The cabby whistled. “Man, I have this brother in law… One morning he started putting sugar in his coffee and he couldn’t stop. He just couldn’t stop putting the sugar in. It was weird stuff. Anyway, he got diagnosed with something and got hooked up with that SSI program.” He whistled again. “We’re not talking about very much money there.”

“Tell me about it,” said Will. “I’ve got this plan though. If I can just raise the starting capital, I’ll be all set.”

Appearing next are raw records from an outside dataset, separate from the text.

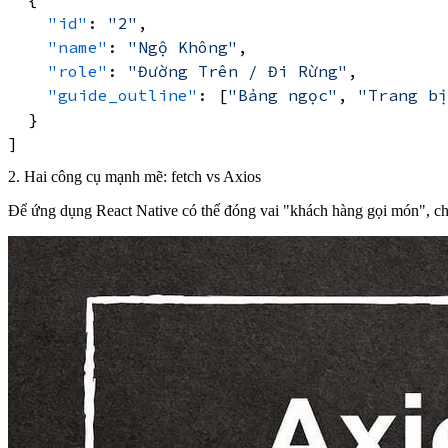
"id"
:
"2"
,
"name"
:
"Ngộ Không"
,
"role"
:
"Đường Trên / Đi Rừng"
,
"guide_outline"
:
[
"Bảng ngọc"
,
"Trang bị
}
]
2. Hai công cụ mạnh mẽ: fetch vs Axios
Để ứng dụng React Native có thể đóng vai "khách hàng gọi món", ch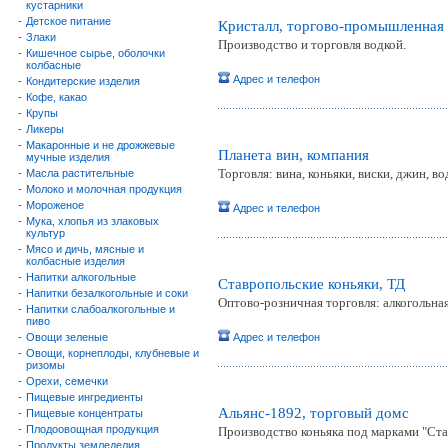
кустарники
-
Детское питание
Кристалл, торгово-промышленная 
-
Злаки
Производство и торговля водкой.
-
Кишечное сырье, оболочки
колбасные
Адрес и телефон
-
Кондитерские изделия
-
Кофе, какао
-
Крупы
-
Ликеры
-
Макаронные и не дрожжевые
Планета вин, компания
мучные изделия
Торговля: вина, коньяки, виски, джин, во
-
Масла растительные
-
Молоко и молочная продукция
-
Мороженое
Адрес и телефон
-
Мука, хлопья из злаковых
культур
-
Мясо и дичь, мясные и
колбасные изделия
-
Напитки алкогольные
Ставропольские коньяки, ТД
-
Напитки безалкогольные и соки
Оптово-розничная торговля: алкогольная
-
Напитки слабоалкогольные и
пиво
-
Овощи зеленые
Адрес и телефон
-
Овощи, корнеплоды, клубневые и
ризомы
-
Орехи, семечки
-
Пищевые ингредиенты
Альянс-1892, торговый домc
-
Пищевые концентраты
-
Плодоовощная продукция
Производство коньяка под марками "Ста
-
Продукты земледелия,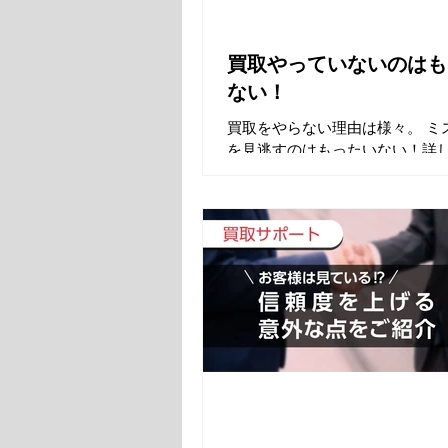
買取やっていないのはも
ない！
買取をやらない理由は様々。 ミ
を見逃すのはもったいない！詳
い合わせください。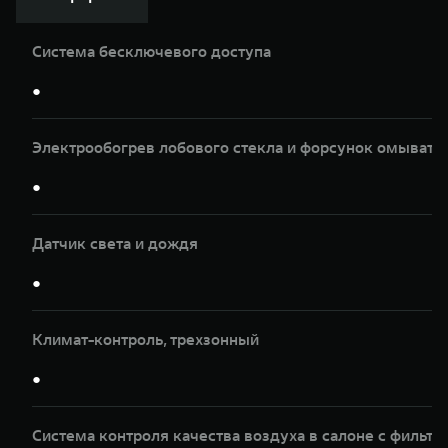
Система бесключевого доступа
●
Электрообогрев лобового стекла и форсунок омывате
●
Датчик света и дождя
●
Климат-контроль, трeхзонный
●
Система контроля качества воздуха в салоне с фильтр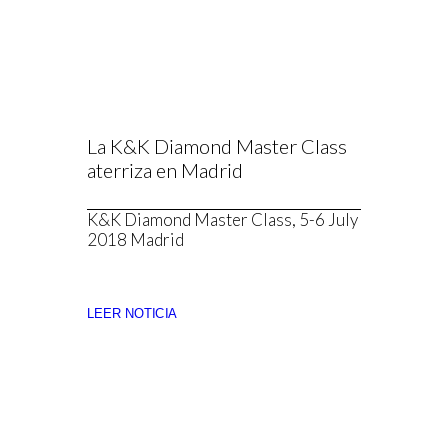
La K&K Diamond Master Class
aterriza en Madrid
K&K Diamond Master Class, 5-6 July
2018 Madrid
LEER NOTICIA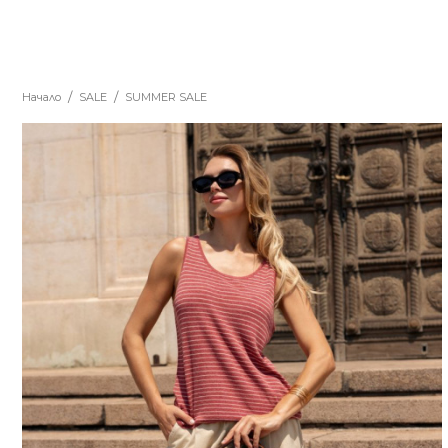
Начало
SALE
SUMMER SALE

The cabby checked him out through the mirror again. “You want some advice?” he said.

“Sure.”

“You want to get yourself a car.”

“A car?” Will had lost him.

“Yeah, because if you get yourself a car, at the very least you can always deliver pizzas.” The expression in the mirror was dead serious. “I came up here from Florida and I was flat-out, just like you. No place to stay, didn’t know anyone, nothing… But I had my car so I delivered pizzas and I slept in the car until I had enough to set myself up.”

Will nodded. It made a lot of sense. Of course, if he wanted to do something like that, first he’d have to get a driver’s license.

The cabby nodded back calmly. “Uh huh, that’s right. Thank the Lord for pizzas.”

Will nodded again, this time reverently.